Ava Ravich ’21 also engages with family mementos and space. Ravich’s transfers of family photographs and 70’s floral wallpaper prints onto a plywood triptych shaped like townhouses, evokes both a dollhouse feel and the tactility and ephemerality of memory. 

Domestic space again features in the work of Ivana Carman ’21. Carman has created rich, mixed media depictions of interiors, where windows are both a way to look outward, and surfaces which reflect the domestic within. 

Even Rasel Ahmed ’21’s experimental documentary Goodbye, Snowball prominently features the home of the anarchist character at its center. Scenes of Sergei feeding and caring for his beloved dog, whom he will eventually put down in order to attend the revolution, suggest that domestic spaces play a significant role in the political.

Some of the most lush and striking works are the installations, bursting with color and structure and meaning. 

Juan Hernández Diáz ’21 has devised an elaborate ongoing performance in which the artist turns a device mounted on the wall, and based on the result, retrieves one of the everyday objects—pylons, a shovel, a pumpkin, a basketball hoop—with which he has lined the walls of the space. He adds that object to one of several wooden pallets suspended from the ceiling. It is an evolving feat of sculpture and balance. 

The work is called Perishables, or (Provisional Balance in Continuous Construction) (24” x 23” x 22’4”, 24 days, mixed media installation, durational performance, 2021.)

The element of precarity is important for Colombian-born Diáz, representing how millions of South Americans exist—“a region that constantly negotiates equilibrium by resolving problems through resourceful improvisation and provisional solutions.” 

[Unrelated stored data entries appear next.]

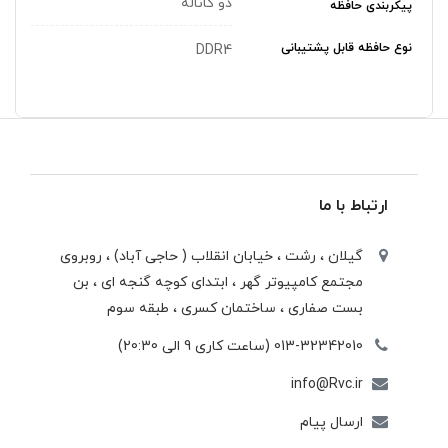
دو کاناله
پیکربندی حافظه
نوع حافظه قابل پشتیبانی
DDR4
ارتباط با ما
گیلان ، رشت ، خيابان انقلاب ( حاجی آباد) ، روبروی
مجتمع كامپيوتر گهر ، ابتدای كوچه گنجه ای ، بن
بست صفاری ، ساختمان كسری ، طبقه سوم
013-32342010 (ساعت کاری 9 الی 20:30)
info@Rvc.ir
ارسال پیام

Next door, Priscilla Jeong ’21 balances technology and organics in her Worker of the Five Point Chamber series. Knots of garlic, knobbled vertebrae, and fat, fleshy-looking plastic orchids spill from austere, industrial frames like acrylic beams, a wooden wheel, a lacquered cabinet. What is wire and what is root? It is mesmerizing dystopian poetry in motion, like something out of a Jeff VanderMeer novel. 

Noga Cohen ’21’s installations could also be straight out of science fiction. The word ‘grotesque’ here is intended as a compliment; Cohen uses plastic and wax in awe-inspiring and possibly stomach-churning ways. 

Suspended above the viewer’s head, Nightmare nest (72” x 76” x 130” Mixed Media; plastic, fiberglass, wax, 2021) suggests the detritus of human garbage floating on the ocean’s surface, somehow solidified into horrifying immovable carnage; a nightmare we can’t wash away. 

Honey Trap (51” x 97” x 64”, Mixed Media; metal, plastic, wax, fiberglass, 2021) is a massive yellow plastic bower reminiscent of a carcass and capitalistic decay. If you could step into a Francis Bacon painting, it might feel like this.

Don’t miss this fascinating assembly of works, curated by Amy Sadao. Like the Exhibition’s first installment, which is now available to view online, it highlights the talents of an incredible group of artists, and is best experienced in person.